We investigated the transcription and function of clpS and clpA in X. campestris pv. campestris. First, upstream region analysis together with a reporter assay indicated that (i) putative σ32-dependent sequences are present in the upstream region of clpS and clpA; (ii) clpS and clpA contain their own promoters and are transcribed independently; and (iii) the levels of clpS and clpA promoters under heat stress are induced approximately twofold relative to those under the control treatment. Second, through sequence comparison and homology modeling, the conserved sequence motifs were identified, and the predicted three-dimensional structures of ClpS and ClpA were determined. Third, by combining insertional inactivation and phenotypic evaluation, the mutation of clpA but not of clpS was found to cause defects in heat stress tolerance and pathogenicity, and the conserved residues of Walker A motif of the AAA+ ATPase module of ClpA were demonstrated to be required for the function of ClpA in heat tolerance. Finally, SDS-PAGE analysis revealed that the clpA mutant showed different protein profiles in response to heat-shock treatment.

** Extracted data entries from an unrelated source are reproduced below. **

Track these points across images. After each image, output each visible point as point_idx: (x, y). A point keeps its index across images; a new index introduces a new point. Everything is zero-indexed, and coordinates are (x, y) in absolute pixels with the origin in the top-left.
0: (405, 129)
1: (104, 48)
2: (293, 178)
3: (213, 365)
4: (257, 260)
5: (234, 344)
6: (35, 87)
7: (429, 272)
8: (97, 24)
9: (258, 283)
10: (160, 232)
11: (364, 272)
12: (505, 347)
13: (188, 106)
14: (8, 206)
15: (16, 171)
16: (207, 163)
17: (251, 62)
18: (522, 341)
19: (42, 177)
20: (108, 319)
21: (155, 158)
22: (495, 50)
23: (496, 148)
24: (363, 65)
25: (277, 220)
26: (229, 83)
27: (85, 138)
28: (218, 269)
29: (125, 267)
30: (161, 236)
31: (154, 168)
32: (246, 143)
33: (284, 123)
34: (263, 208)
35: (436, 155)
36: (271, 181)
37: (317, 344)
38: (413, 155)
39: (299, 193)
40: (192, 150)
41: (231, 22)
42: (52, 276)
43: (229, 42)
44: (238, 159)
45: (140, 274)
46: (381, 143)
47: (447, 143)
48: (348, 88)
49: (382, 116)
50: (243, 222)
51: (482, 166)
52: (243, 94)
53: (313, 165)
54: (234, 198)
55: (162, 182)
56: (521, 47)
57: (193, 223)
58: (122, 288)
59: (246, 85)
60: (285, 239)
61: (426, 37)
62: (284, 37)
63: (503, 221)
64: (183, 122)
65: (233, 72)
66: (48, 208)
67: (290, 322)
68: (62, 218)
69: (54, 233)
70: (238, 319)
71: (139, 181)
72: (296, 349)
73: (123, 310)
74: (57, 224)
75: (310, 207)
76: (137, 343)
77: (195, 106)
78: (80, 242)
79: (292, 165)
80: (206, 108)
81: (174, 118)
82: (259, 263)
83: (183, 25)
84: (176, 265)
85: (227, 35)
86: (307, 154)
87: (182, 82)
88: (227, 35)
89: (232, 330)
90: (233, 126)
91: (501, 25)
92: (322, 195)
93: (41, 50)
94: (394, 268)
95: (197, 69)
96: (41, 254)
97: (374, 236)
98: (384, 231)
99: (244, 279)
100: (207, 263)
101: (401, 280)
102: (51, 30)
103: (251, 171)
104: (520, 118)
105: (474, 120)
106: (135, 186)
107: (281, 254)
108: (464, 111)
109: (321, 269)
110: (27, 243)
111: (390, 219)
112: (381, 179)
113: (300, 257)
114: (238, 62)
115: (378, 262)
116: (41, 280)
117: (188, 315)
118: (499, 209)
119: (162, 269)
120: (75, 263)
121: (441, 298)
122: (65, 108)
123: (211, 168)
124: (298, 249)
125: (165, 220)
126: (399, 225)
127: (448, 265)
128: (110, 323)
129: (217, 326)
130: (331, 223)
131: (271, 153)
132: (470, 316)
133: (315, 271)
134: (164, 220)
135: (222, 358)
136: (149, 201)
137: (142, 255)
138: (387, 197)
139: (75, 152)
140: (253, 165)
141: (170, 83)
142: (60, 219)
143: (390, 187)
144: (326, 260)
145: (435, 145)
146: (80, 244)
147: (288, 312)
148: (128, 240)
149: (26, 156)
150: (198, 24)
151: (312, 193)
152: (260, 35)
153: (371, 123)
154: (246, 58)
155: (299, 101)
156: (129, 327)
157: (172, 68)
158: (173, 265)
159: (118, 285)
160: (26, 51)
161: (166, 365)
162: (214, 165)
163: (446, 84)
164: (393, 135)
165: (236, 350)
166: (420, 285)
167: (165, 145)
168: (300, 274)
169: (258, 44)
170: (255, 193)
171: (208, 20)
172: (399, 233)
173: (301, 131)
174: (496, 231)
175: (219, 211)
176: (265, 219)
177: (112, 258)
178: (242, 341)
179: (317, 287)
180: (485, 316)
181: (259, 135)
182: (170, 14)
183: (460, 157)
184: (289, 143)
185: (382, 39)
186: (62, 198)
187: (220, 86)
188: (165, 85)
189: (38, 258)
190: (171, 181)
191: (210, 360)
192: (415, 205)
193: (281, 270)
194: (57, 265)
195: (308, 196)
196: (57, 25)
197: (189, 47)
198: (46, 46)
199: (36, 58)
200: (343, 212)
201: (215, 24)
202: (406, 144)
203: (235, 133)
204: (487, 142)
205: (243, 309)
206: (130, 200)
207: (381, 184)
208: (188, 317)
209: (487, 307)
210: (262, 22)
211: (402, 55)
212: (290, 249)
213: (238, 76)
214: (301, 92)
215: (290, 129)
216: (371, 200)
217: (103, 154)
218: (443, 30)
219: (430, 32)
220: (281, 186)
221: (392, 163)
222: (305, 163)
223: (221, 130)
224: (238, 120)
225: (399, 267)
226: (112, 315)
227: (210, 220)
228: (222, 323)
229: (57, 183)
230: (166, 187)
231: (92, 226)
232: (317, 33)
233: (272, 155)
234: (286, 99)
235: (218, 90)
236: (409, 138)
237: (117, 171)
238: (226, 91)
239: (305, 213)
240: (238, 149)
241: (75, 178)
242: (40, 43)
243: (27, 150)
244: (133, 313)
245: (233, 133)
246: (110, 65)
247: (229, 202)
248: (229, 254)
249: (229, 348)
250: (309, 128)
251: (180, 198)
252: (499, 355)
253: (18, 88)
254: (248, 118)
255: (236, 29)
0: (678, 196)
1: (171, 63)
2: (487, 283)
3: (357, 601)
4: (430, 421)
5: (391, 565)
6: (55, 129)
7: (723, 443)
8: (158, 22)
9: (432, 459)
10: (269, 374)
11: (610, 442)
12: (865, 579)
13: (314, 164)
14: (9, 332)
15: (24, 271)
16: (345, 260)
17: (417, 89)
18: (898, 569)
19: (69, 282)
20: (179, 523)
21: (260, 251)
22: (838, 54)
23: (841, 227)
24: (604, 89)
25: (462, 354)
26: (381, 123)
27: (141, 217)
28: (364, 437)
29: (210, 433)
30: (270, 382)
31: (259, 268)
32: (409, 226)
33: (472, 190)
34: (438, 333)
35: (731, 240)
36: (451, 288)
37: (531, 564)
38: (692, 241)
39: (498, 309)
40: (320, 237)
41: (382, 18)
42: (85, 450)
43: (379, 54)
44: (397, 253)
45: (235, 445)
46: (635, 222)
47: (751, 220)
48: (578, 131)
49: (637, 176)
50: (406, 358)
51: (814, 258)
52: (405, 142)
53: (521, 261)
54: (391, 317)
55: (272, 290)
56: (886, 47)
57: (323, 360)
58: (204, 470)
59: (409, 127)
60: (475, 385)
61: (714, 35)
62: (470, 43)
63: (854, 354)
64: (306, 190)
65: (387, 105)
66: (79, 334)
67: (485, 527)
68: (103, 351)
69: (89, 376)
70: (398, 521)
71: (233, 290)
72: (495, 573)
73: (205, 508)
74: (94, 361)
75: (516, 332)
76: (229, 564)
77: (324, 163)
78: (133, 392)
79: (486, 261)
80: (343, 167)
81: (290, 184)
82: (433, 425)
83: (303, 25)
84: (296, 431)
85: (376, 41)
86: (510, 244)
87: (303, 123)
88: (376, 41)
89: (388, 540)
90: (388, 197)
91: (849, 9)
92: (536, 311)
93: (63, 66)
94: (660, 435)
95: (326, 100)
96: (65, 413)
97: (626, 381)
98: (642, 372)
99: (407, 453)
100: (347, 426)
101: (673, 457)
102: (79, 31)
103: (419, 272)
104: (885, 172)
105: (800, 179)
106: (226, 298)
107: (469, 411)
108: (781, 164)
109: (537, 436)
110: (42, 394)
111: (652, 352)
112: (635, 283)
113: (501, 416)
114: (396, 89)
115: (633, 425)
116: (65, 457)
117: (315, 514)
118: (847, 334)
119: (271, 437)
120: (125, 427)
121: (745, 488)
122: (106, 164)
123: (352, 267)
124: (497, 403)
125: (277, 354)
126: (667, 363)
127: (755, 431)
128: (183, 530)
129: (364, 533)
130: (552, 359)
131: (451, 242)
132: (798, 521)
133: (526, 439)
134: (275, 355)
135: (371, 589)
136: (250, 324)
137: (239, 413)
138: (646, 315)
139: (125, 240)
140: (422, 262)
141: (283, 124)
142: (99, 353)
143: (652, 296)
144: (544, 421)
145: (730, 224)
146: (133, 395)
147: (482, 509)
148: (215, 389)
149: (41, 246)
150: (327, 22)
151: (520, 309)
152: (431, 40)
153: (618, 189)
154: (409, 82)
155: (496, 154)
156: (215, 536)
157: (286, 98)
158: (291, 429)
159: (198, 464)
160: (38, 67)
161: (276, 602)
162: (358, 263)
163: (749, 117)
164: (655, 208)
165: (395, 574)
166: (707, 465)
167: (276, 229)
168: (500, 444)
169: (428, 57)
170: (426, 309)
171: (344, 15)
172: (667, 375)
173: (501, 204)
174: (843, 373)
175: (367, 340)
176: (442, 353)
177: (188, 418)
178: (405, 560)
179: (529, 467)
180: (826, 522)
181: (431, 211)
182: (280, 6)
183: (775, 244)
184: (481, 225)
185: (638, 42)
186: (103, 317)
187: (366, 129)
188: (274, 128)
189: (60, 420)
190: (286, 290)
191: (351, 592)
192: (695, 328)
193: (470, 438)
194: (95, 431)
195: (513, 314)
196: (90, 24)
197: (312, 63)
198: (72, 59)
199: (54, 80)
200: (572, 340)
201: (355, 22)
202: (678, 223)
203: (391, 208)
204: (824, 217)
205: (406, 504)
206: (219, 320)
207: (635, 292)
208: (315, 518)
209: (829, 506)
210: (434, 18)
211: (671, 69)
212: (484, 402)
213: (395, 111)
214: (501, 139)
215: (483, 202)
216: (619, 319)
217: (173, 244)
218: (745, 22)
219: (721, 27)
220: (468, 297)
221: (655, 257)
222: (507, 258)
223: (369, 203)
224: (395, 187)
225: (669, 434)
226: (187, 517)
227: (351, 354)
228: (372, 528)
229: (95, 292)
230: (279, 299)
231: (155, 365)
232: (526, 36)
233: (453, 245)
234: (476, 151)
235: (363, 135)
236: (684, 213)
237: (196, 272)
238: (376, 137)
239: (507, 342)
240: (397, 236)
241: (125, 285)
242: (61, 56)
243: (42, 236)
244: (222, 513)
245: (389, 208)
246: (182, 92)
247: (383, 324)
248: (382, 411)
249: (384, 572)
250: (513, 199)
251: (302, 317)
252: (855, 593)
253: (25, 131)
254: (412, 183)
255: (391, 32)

The Clp family proteins are found in most domains of life, and their functional importance varies from organism to organism. The genome of X. campestris pv. campestris has been predicted to encode several common Clp family proteins, such as ClpS, ClpA, ClpX, ClpP, ClpQ, and ClpY (da Silva et al. 2002; Liu et al. 2015; Qian et al. 2005; Vorholter et al. 2008). Although these proteins have been well-described in other organisms, their functions in X. campestris pv. campestris are poorly understood. To date, only the functions of ClpX and ClpP in X. campestris pv. campestris have been documented in the literature. The importance of ClpX and ClpP in extracellular enzyme production, virulence, and heat and puromycin tolerance suggests that ClpXP is important for pathogenesis and environmental adaptation (Li et al. 2020; Lo et al. 2020). The clpX mutant of X. campestris pv. campestris also exhibits reduced bacterial attachment and increased sensitivity to SDS (Lo et al. 2020). The expression of X. campestris pv. campestris clpP is shown to be heat inducible (Li et al. 2020). A growing body of evidence, combined with the findings that we have presented here, shows that Clp family proteins can be regarded as key virulence factors in X. campestris pv. campestris. These proteins are plausible candidates for the development of new therapeutics for combating the phytopathogen X. campestris pv. campestris.